Basically a series of short stories connected by Button, the book starts with the canine meeting Ssserek the snake while playing outside. The two get to know one another, comparing fangs and discussing Ssserek's lack of legs. Then Button runs into her other comrades, including Isaiah the skunk, Beulah the opossum, Pip the bird, Ignatius the squirrel, Ms. Lucie the sparrow and Rarebit the frog. Unfortunately, the introduction of these underdeveloped characters starts to read like a list comprised of almost indistinct personalities. But when Sally the beagle and Button go "trap-hunting" (the animal equivalent of searching for explosives in a minefield) things pick up steam.

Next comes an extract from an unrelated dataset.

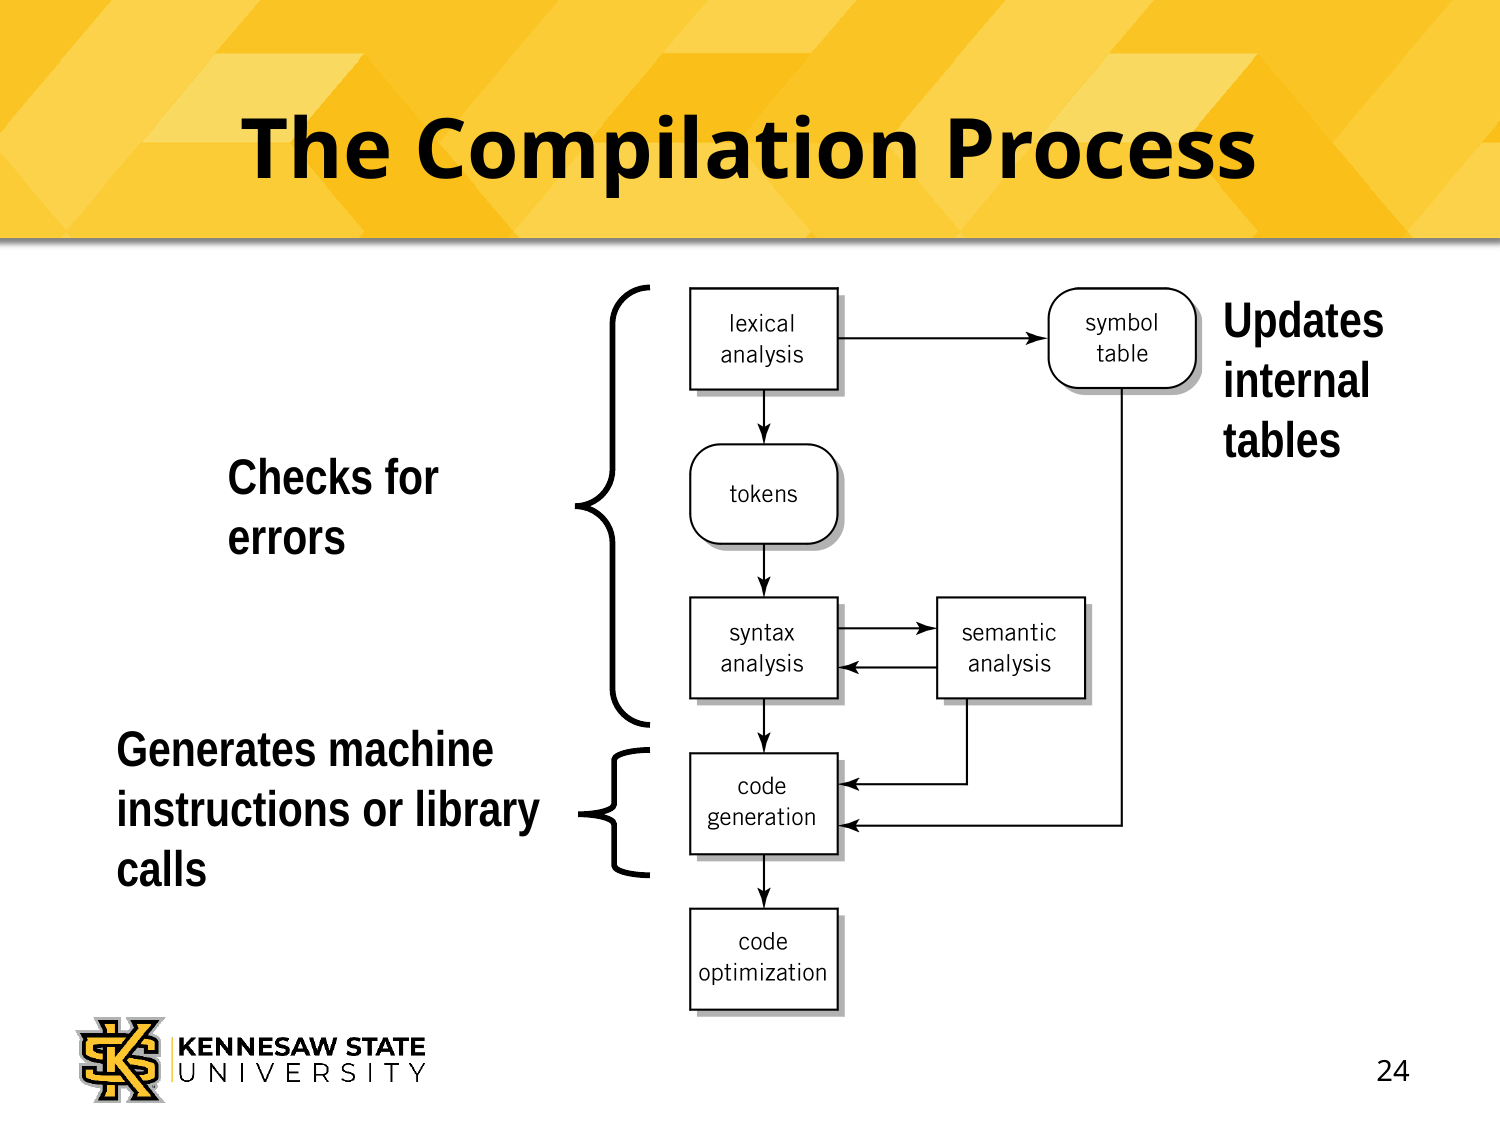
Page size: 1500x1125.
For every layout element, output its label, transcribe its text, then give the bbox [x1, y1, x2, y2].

And when Delph the alligator attacks the two dogs, gets caught in a trap and then befriends them both when they–along with the help of Milo the moose–save him, the story nicely drives home the value of cooperation. By the time all the creatures, including Biff the bear, join forces to battle the rats, this inventive book has overcome its poor man's The Wind in the Willows beginnings and has drawn in the reader. Leech more specifically draws later arrivals such as the snobby J. Wellington Blackbird and the dragon Princess Vintrix Sarandra (who drives out the evil rodents), while Mommy Kitty's travails bring some Charlotte’s Web sadness to the tale. When Button fights the nefarious rats that are in cahoots with the raven to save Sally, we're truly concerned with the beagle's welfare. While the story could use some tightening–many scenes seem repetitive, stuck in a loop of introducing characters followed by overcoming obstacles–there’s a lovely, nostalgic, handmade quality to the book that harkens back to a more innocent, immediate time. Presenting a protagonist who learns about the world through actually exploring it firsthand sends a quality message indeed.
A dog's tale with enough imagination to forgive its fleas.